Para pemain yang hengkang pun tak memilih masalah yang berarti. Baik Juventus maupun pemain yang hengkang meninggalkan kesan yang baik. Hampir tak ada pemain yang pergi dari Juventus dengan hubungan yang buruk. Ini mungkin membuktikan bahwa Juventus lebih dari sekadar klub, seperti yang dikatakan Bilic.
Baca juga: Bukan Juventus yang Butuh Pogba, Tapi Pogba yang Butuh Juventus
Sejak kembali mendominasi Serie A, para pemain Juventus memang tak luput dari perhatian. Setiap bursa transfer, para pemainnya akan selalu digoda oleh kesebelasan lain. Tapi Juventus tak pernah panik, mereka selalu siap kehilangan pemainnya.
Ketimbang mati-matian mempertahankan pemain yang ingin hengkang, Juventus lebih percaya pada pemain yang siap berjuang mati-matian untuk Juventus. Secara tidak langsung, Juventus menyisihkan pemain yang tidak loyal pada klub, selain tentunya karena kebutuhan skuat itu sendiri.
Juventus memang memerlukan pemain-pemain yang loyal, yang benar-benar ingin bermain di Juventus. Hal itu merupakan tradisi klub. Bentuk loyalitas para pemainnya ini pun menjadi sumber awal bagaimana grinta, atau etos kerja untuk tidak menyerah sampai pertandingan berakhir, bisa muncul dalam setiap pemain yang berseragam bianconero.
Semangat tim secara kesatuan merupakan yang utama. Semangat tim, bukan semangat Pogba, bukan juga semangat Tevez, Vidal, bahkan Alessandro Del Piero sekalipun. Dengan menjaga tradisi ini, ketika para pemain terbaik pergi, Juventus terbukti tetap bisa membangun kejayaannya sendiri, walau masih sebatas di liga domestik.

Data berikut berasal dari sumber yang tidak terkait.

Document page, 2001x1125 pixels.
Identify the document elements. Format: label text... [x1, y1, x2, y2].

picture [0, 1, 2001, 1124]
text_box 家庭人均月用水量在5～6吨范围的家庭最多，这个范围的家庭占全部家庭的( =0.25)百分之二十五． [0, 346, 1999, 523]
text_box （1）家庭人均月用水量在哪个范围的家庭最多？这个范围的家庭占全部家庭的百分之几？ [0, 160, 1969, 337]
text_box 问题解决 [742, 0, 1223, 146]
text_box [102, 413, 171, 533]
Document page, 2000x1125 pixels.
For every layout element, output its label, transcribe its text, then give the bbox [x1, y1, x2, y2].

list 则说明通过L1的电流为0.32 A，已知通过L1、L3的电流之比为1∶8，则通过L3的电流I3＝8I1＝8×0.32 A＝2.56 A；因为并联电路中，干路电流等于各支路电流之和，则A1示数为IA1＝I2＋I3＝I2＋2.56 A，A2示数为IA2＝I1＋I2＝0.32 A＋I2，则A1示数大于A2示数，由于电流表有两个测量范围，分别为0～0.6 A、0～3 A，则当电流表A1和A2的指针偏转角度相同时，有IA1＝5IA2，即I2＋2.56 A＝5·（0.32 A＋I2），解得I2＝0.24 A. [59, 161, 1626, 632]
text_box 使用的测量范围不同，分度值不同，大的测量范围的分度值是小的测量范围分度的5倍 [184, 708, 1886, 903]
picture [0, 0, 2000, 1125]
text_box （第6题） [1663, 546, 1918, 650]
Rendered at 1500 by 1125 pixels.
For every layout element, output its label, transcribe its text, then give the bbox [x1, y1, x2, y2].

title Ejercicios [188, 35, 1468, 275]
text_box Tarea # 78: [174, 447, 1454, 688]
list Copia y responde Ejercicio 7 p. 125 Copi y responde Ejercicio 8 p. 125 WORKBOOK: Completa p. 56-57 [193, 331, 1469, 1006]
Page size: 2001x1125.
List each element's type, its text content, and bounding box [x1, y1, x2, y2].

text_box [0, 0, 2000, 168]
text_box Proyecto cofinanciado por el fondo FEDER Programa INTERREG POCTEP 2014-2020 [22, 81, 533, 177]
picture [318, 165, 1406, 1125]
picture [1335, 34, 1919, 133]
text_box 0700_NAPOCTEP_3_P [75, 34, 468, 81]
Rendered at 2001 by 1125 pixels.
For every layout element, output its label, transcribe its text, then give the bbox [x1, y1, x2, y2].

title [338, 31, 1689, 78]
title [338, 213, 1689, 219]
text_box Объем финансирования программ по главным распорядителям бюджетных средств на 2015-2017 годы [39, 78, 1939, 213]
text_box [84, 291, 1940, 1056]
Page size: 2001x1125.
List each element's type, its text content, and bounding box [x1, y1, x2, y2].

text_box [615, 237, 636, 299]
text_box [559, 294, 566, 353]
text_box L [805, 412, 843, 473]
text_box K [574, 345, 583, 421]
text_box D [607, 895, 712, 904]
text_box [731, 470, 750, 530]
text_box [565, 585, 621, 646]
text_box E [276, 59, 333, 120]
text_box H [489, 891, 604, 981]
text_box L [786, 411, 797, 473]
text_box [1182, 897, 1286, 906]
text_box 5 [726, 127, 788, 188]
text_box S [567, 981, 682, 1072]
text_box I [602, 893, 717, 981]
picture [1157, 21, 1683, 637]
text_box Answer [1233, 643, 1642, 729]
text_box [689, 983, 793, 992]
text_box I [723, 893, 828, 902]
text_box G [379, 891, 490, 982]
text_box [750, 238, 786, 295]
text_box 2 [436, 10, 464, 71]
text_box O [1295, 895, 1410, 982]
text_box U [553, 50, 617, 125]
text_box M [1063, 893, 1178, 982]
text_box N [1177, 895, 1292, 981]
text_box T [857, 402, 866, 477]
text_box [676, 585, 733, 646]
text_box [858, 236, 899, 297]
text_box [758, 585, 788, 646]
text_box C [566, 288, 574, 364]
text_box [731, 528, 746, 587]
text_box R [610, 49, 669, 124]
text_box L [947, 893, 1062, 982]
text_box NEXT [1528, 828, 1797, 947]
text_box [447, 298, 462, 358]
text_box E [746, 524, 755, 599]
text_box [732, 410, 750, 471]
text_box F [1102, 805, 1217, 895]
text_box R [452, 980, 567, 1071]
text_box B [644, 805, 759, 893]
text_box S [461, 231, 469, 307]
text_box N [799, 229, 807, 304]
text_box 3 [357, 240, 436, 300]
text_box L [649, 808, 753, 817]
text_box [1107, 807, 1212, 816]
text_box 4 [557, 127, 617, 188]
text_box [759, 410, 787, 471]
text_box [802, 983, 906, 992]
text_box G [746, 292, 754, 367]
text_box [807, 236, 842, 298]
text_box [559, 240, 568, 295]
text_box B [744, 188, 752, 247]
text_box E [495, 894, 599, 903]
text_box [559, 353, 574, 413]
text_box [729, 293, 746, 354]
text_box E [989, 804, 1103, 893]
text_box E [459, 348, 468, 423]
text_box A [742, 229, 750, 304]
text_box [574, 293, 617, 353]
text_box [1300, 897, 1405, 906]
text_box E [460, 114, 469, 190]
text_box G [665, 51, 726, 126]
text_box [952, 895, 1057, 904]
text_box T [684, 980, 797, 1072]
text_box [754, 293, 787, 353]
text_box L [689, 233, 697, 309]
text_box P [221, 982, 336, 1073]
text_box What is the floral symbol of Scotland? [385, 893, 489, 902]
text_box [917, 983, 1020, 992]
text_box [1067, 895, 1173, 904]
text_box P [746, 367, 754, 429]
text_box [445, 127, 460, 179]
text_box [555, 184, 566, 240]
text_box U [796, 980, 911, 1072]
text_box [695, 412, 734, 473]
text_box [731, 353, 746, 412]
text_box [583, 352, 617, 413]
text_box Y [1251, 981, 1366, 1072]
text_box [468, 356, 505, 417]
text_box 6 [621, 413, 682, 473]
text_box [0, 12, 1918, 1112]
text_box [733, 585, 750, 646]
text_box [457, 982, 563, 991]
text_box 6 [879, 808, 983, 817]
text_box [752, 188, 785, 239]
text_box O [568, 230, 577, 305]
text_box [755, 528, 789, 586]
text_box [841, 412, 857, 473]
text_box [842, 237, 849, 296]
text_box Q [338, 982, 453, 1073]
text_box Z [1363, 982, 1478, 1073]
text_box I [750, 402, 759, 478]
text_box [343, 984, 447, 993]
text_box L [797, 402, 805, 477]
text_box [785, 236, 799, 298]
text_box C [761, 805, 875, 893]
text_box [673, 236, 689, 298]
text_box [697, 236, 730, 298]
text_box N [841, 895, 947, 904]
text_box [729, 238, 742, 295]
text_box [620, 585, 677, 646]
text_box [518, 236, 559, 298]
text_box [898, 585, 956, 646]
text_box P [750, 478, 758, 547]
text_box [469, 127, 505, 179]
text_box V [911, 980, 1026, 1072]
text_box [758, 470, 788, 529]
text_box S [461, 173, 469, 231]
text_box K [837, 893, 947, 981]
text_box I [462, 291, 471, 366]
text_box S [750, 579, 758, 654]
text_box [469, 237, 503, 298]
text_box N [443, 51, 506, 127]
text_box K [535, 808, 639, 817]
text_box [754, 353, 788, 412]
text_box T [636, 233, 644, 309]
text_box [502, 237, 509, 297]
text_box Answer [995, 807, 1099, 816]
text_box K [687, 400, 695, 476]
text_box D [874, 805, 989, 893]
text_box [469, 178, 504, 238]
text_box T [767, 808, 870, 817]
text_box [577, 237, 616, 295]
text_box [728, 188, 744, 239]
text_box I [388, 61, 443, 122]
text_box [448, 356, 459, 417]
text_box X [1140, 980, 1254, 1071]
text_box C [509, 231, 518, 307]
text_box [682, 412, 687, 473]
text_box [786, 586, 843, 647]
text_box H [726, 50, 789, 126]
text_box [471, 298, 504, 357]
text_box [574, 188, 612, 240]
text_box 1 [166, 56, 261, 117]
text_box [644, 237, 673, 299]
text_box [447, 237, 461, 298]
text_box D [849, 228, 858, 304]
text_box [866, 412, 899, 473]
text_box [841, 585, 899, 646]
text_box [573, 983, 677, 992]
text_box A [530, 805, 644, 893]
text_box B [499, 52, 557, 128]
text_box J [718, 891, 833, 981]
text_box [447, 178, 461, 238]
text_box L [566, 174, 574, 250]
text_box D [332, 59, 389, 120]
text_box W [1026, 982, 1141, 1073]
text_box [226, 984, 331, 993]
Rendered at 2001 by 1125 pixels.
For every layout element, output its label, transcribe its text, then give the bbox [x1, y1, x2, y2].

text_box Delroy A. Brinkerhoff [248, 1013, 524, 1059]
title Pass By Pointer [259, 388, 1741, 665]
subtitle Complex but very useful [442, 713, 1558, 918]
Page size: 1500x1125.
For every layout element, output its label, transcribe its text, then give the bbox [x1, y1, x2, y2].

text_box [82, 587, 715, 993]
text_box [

"Anda selalu tahu bahwa Juventus akan bertarung sampai mati dan berjuang sampai titik darah terakhir. Mereka pantang mundur, saat dihajar langsung bangkit lagi. Jika Anda bukan seorang bianconero, atau jika Anda tidak mengalami apa yang saya alami, Anda tidak akan pernah mengerti," ujar Pirlo dalam bukunya I Think Therefore I Play.
Grinta itu tentunya tidak hadir jika sang pemain lebih memikirkan kesebelasan lain. Misalnya ketika Pogba dipertahankan sementara sang pemain ingin hengkang, tentunya motivasi Pogba dalam bermain akan terganggu. Motivasi seorang individu yang terganggu, tentunya tidak bisa menghasilkan grinta atau semangat tim secara menyeluruh. Dan Juventus membutuhkan pemain yang memiliki semangat grinta tersebut.
"Grinta merupakan cara Juventus hidup, cara jantung Juventus berdetak. Dan jantung kami harus seperti itu setiap kami berada di lapangan," ujar Vidal ketika Juventus berhasil menyamakan kedudukan usai tertinggal dua gol lebih dulu melawan Chelsea pada 2012.
Karenanya, kepergian Pogba mungkin tidak akan terlalu menjadi persoalan besar bagi Juventus. Juventus merupakan kesebelasan besar yang memiliki daya tarik luar biasa, setidaknya di Italia. Pembelian Miralem Pjanic, Medhi Benatia (pinjam), Gonzalo Higuain dan Marko Pjaca contohnya, bahkan Pjaca menolak AC Milan yang menawarkan gaji dua kali lebih besar untuk bergabung ke Juventus.
Tanpa Pogba, Juventus tetaplah Juventus. Seperti kata Bilic, Juventus tetap yang utama, individual kemudian. Kepergian Pogba akan bisa teratasi cepat atau lambat. Apalagi situasi sekarang bisa membuat Juventus membeli pemain yang mereka inginkan, terlebih dengan nilai transfer yang mencapai 105 juta euro. Dan Juventus terus melaju seperti biasanya, berusaha mencapai prestasi tertinggi yang bisa mereka dapatkan.